- WORK TO COMPLETE
Apart from the images, output the data below exactly.

- DATA EXTRACTS
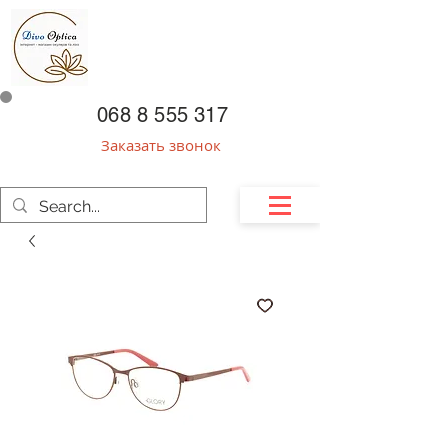
068 8 555 317
Заказать звонок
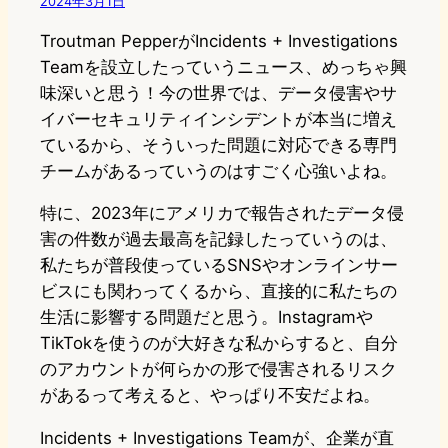
2024年3月1日
Troutman PepperがIncidents + Investigations
Teamを設立したっていうニュース、めっちゃ興
味深いと思う！今の世界では、データ侵害やサ
イバーセキュリティインシデントが本当に増え
ているから、そういった問題に対応できる専門
チームがあるっていうのはすごく心強いよね。
特に、2023年にアメリカで報告されたデータ侵
害の件数が過去最高を記録したっていうのは、
私たちが普段使っているSNSやオンラインサー
ビスにも関わってくるから、直接的に私たちの
生活に影響する問題だと思う。Instagramや
TikTokを使うのが大好きな私からすると、自分
のアカウントが何らかの形で侵害されるリスク
があるって考えると、やっぱり不安だよね。
Incidents + Investigations Teamが、企業が直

- WORKED SOLUTION
068 8 555 317
Заказать звонок
2024年3月1日
Troutman PepperがIncidents + Investigations
Teamを設立したっていうニュース、めっちゃ興
味深いと思う！今の世界では、データ侵害やサ
イバーセキュリティインシデントが本当に増え
ているから、そういった問題に対応できる専門
チームがあるっていうのはすごく心強いよね。
特に、2023年にアメリカで報告されたデータ侵
害の件数が過去最高を記録したっていうのは、
私たちが普段使っているSNSやオンラインサー
ビスにも関わってくるから、直接的に私たちの
生活に影響する問題だと思う。Instagramや
TikTokを使うのが大好きな私からすると、自分
のアカウントが何らかの形で侵害されるリスク
があるって考えると、やっぱり不安だよね。
Incidents + Investigations Teamが、企業が直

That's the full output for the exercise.